A few days ago we published findings from Highworth Research, the UK-based organisation tracking the affairs and data of single family offices, about how a number of prominent SFOs were being affected by COVID-19.
In this article, Highworth’s founder, Alastair Graham, examines a number of specific European family offices. These are mini-“case studies” and we hope readers find this interesting. To find out more about the Highworth database, click here.
Of course no single family office is likely to escape the adverse financial impact of the coronavirus crisis which, in particular, has severely affected those families with substantial investments in sectors such as airlines, hospitality, oil, and retail property. That said, the majority of single family offices, even in these hard-hit sectors, have well-balanced portfolios which will be impaired but not devastated.
At a time of such investment gloom there are, however, some single family offices which, either through foresight or chance, are to varying degrees protected from the economic fall-out from COVID-19 and may benefit from the crisis.
The Single Family Offices Database from Highworth Research and its partner WealthBriefing holds data on a number of SFOs which fit this category. Here are half a dozen examples:
Greybull is a “double single” family office for the Meyohas and Goldstein families and is unusual among family offices in its exclusive focus on distressed assets. Greybull’s track record over the 12 years since the firm’s founding has been mixed. Its successful exits have included Metalrax, and Plessey Semiconductors and its alleged failures have included Monarch Airlines and British Steel. That its investment strategy continues suggests that in aggregate the firm has the skillset and the nerve required to make money from distressed assets, for which many opportunities will sadly arise in 2020.

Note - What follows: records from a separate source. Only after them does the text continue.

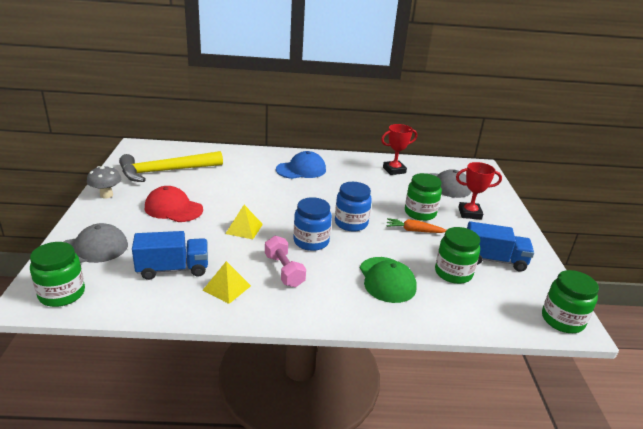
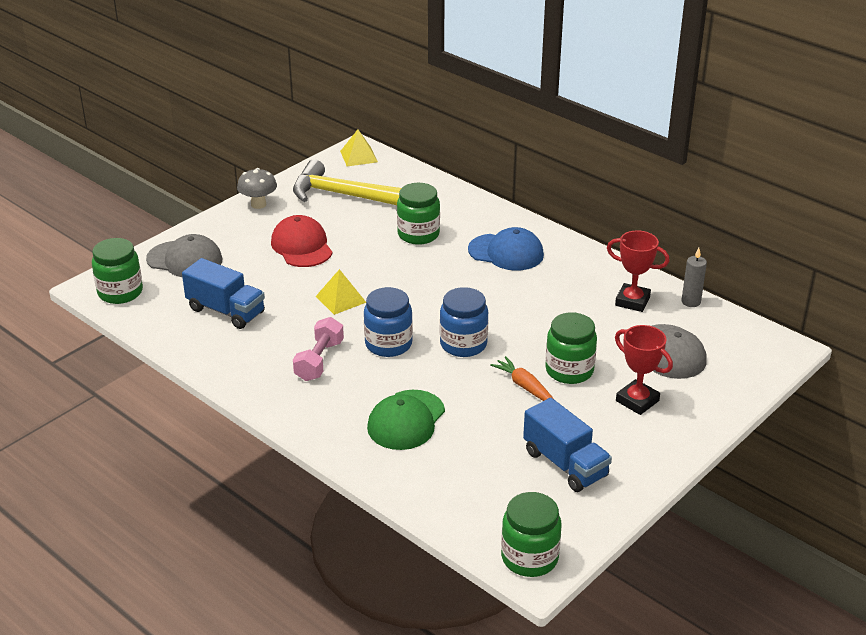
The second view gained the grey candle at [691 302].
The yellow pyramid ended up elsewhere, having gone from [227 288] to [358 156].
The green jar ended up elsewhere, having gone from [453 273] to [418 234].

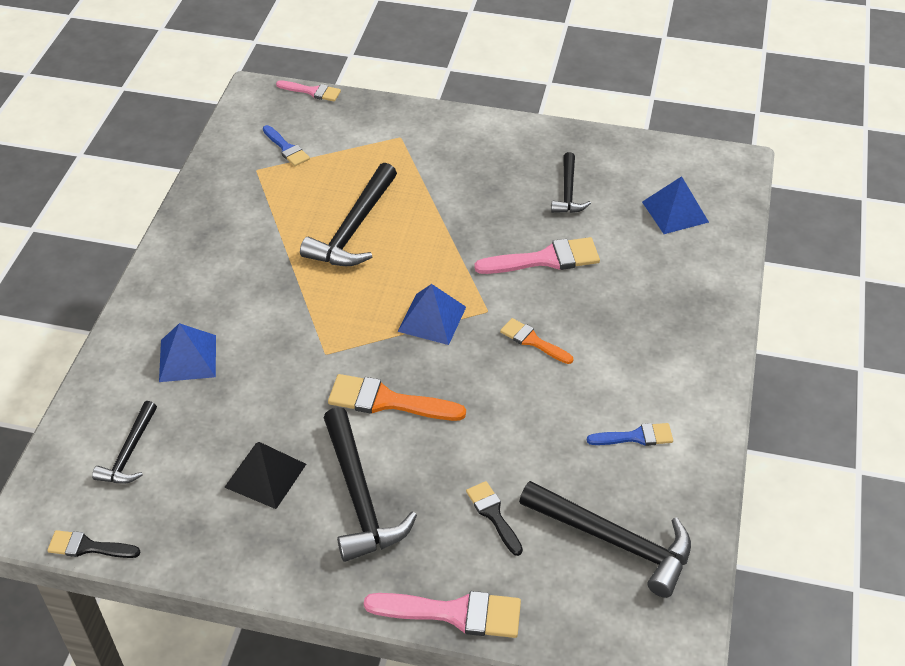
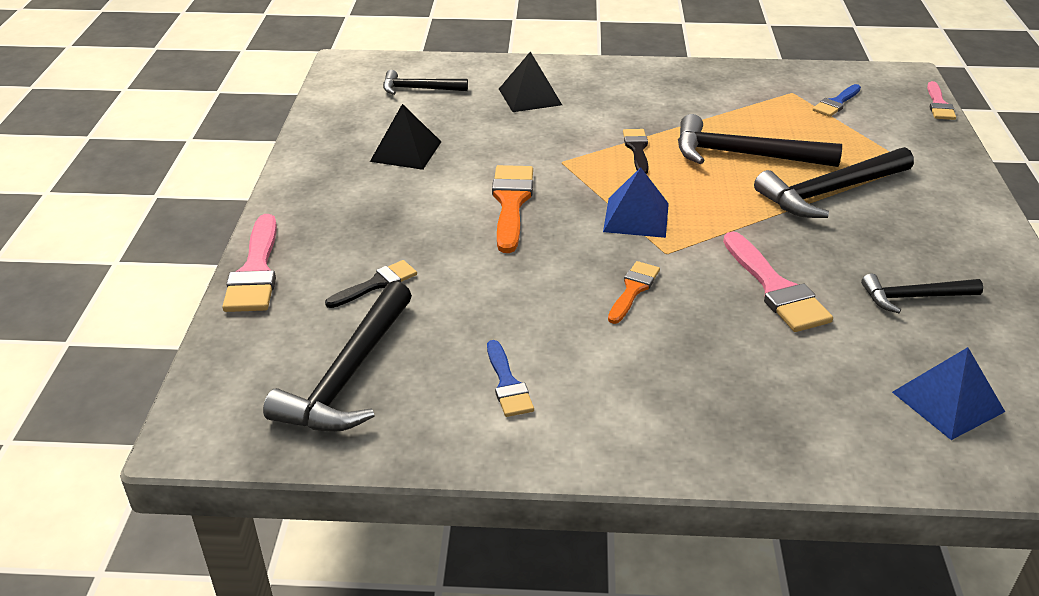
The black brush ended up elsewhere, having gone from [88 547] to [637 149].
The black hammer ended up elsewhere, having gone from [359 497] to [829 192].
What was the blue pyramid at [188 358] turned into the black pyramid at [530 97].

Orascom TMT Investments S.à.r.l.
The family office of Luxembourg-based Naguib Sawiris might be said to have an unbalanced portfolio since about one third of the value is attributable to gold. Sawiris is continuing to build a portfolio of significant holdings in the gold mining sector which he regards as appropriate for an investor to hold “when there are crises around” or “for someone who wants to have a balanced portfolio” as he commented presciently in an interview in 2018 with CNBC.

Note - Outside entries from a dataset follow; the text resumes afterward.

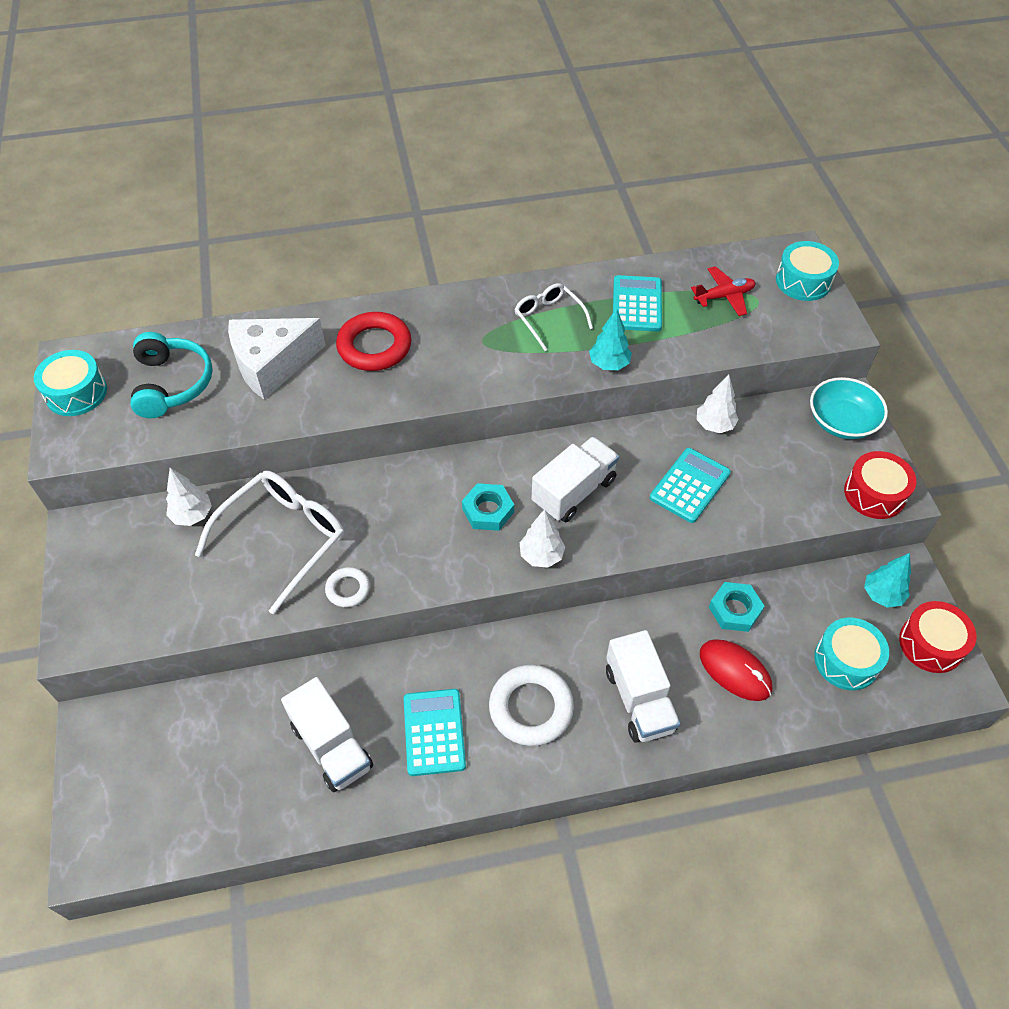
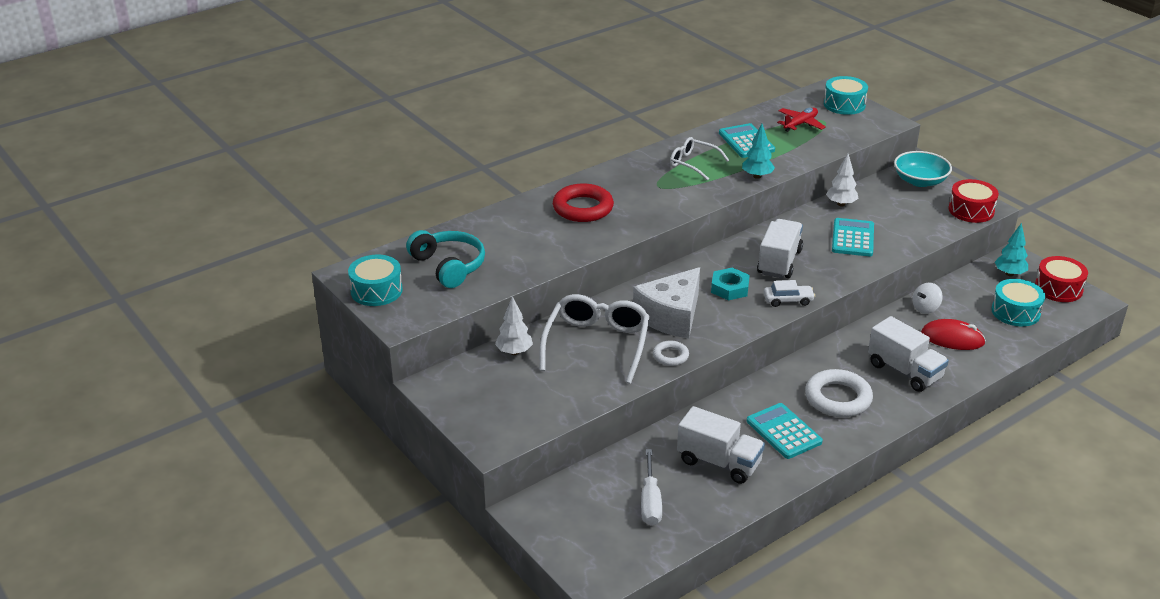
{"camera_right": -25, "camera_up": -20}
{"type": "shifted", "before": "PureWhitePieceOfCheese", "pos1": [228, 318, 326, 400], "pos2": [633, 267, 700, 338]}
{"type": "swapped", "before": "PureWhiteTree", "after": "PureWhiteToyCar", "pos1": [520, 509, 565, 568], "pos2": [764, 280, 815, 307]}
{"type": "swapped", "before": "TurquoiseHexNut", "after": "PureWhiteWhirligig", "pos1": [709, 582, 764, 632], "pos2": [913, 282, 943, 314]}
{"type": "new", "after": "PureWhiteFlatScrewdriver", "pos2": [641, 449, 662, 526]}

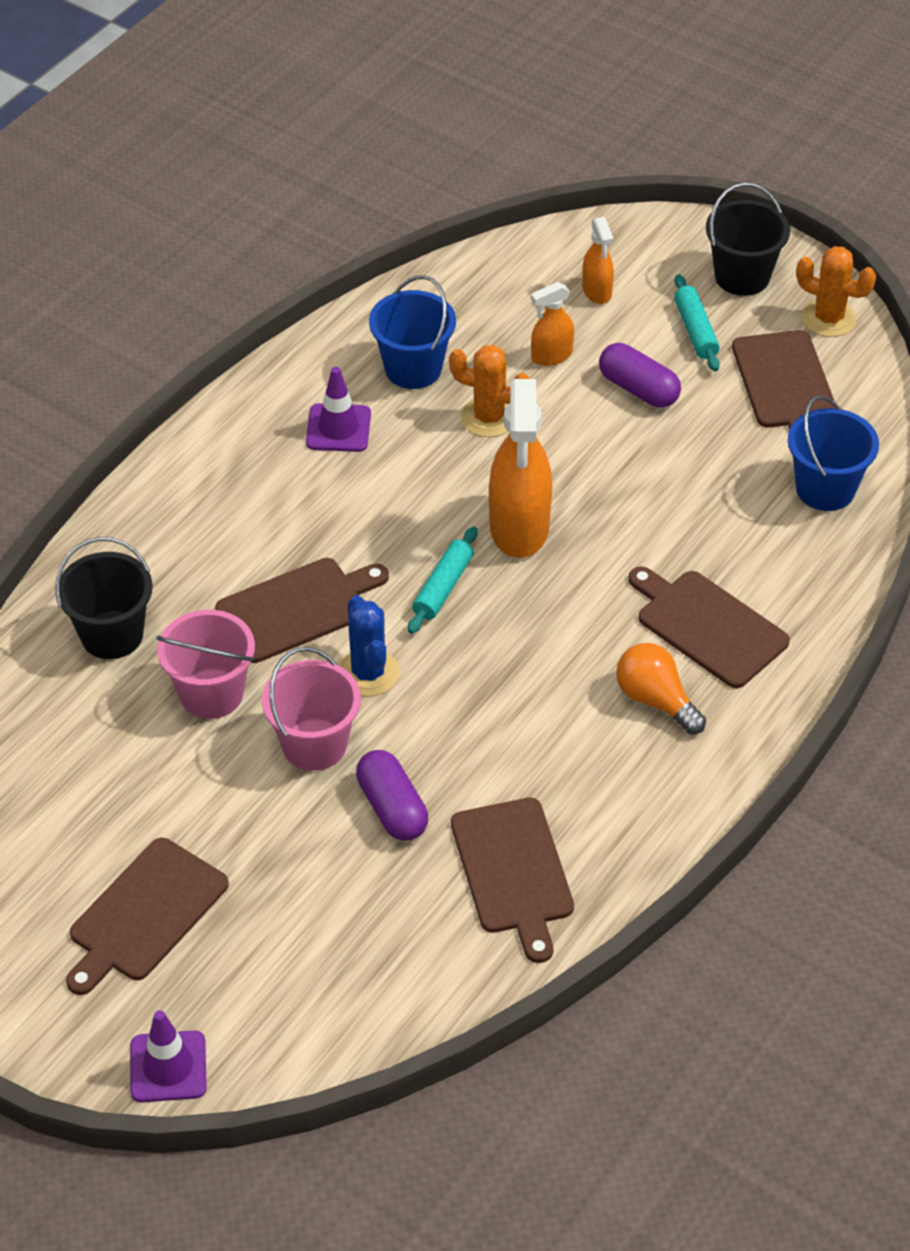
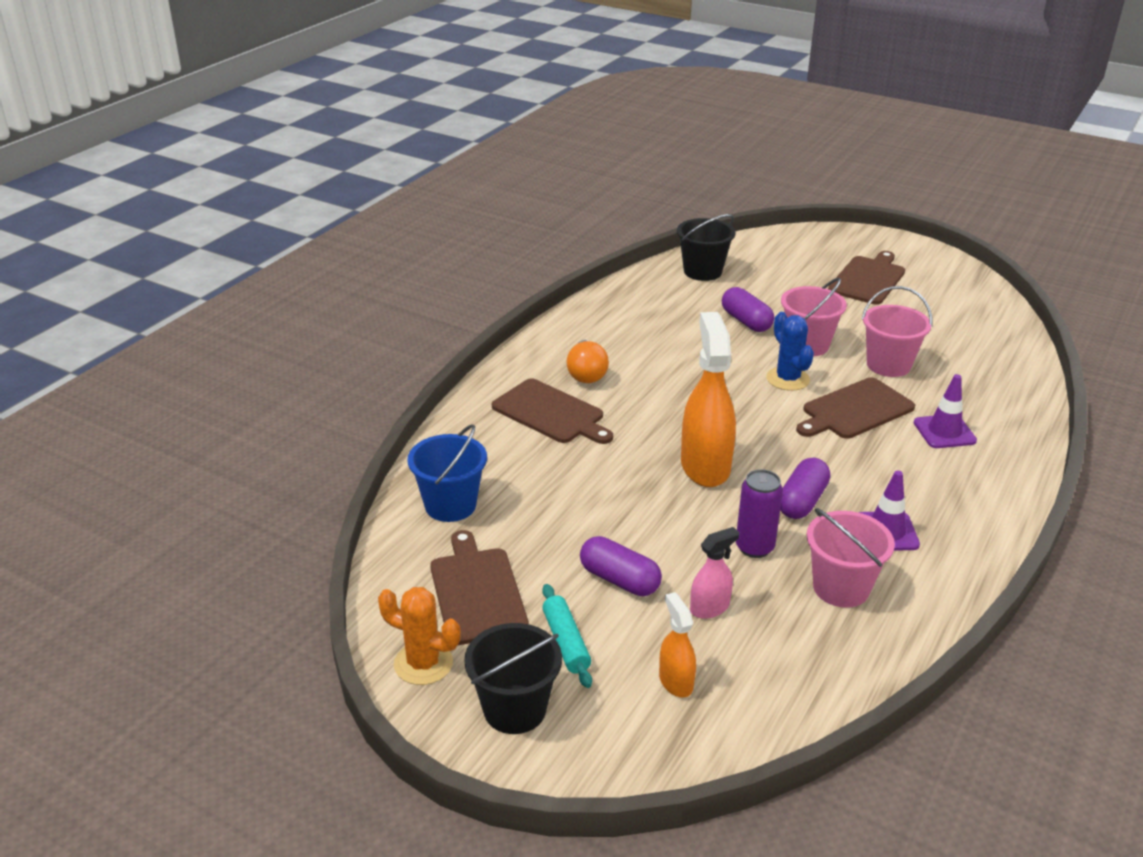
{"camera_right": 175, "camera_up": -15}
{"type": "shifted", "before": "JetBlackPail", "pos1": [55, 537, 153, 659], "pos2": [677, 214, 735, 281]}
{"type": "shifted", "before": "PurpleRoadCone", "pos1": [130, 1010, 206, 1102], "pos2": [914, 374, 977, 448]}
{"type": "repainted", "before": "BluePail", "after": "PinkPail", "pos1": [369, 275, 456, 389], "pos2": [807, 508, 895, 608]}
{"type": "gone", "before": "TurquoisePastryRoller", "pos1": [408, 527, 477, 634]}
{"type": "swapped", "before": "BrightOrangePricklyPlant", "after": "PurpleSodaCan", "pos1": [449, 345, 529, 437], "pos2": [736, 469, 783, 558]}
{"type": "gone", "before": "DarkBrownBreadBoard", "pos1": [451, 798, 574, 963]}
{"type": "repainted", "before": "BrightOrangeSprayCleaner", "after": "PinkSprayCleaner", "pos1": [531, 282, 574, 366], "pos2": [690, 527, 739, 619]}
{"type": "rotated", "before": "BrightOrangeLightBulb", "pos1": [616, 643, 706, 734], "pos2": [566, 340, 609, 383], "turn": 45}
{"type": "new", "after": "PurplePillShape", "pos2": [780, 458, 830, 519]}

His vehicle for investment in gold is La Mancha Holding S.à.r.l., registered in Luxembourg, supported by an investment team in London, and with gold mine assets reported by the company in April 2019 as amounting to $1 billion in value.
However, between 3 April 2019 and 30 March 2020 the gold price has risen by 33 per cent. Thus the value of Sawiris’ gold assets were $1.33 billion by the end of March 2020, and may be likely to rise further given the current demand for the yellow metal.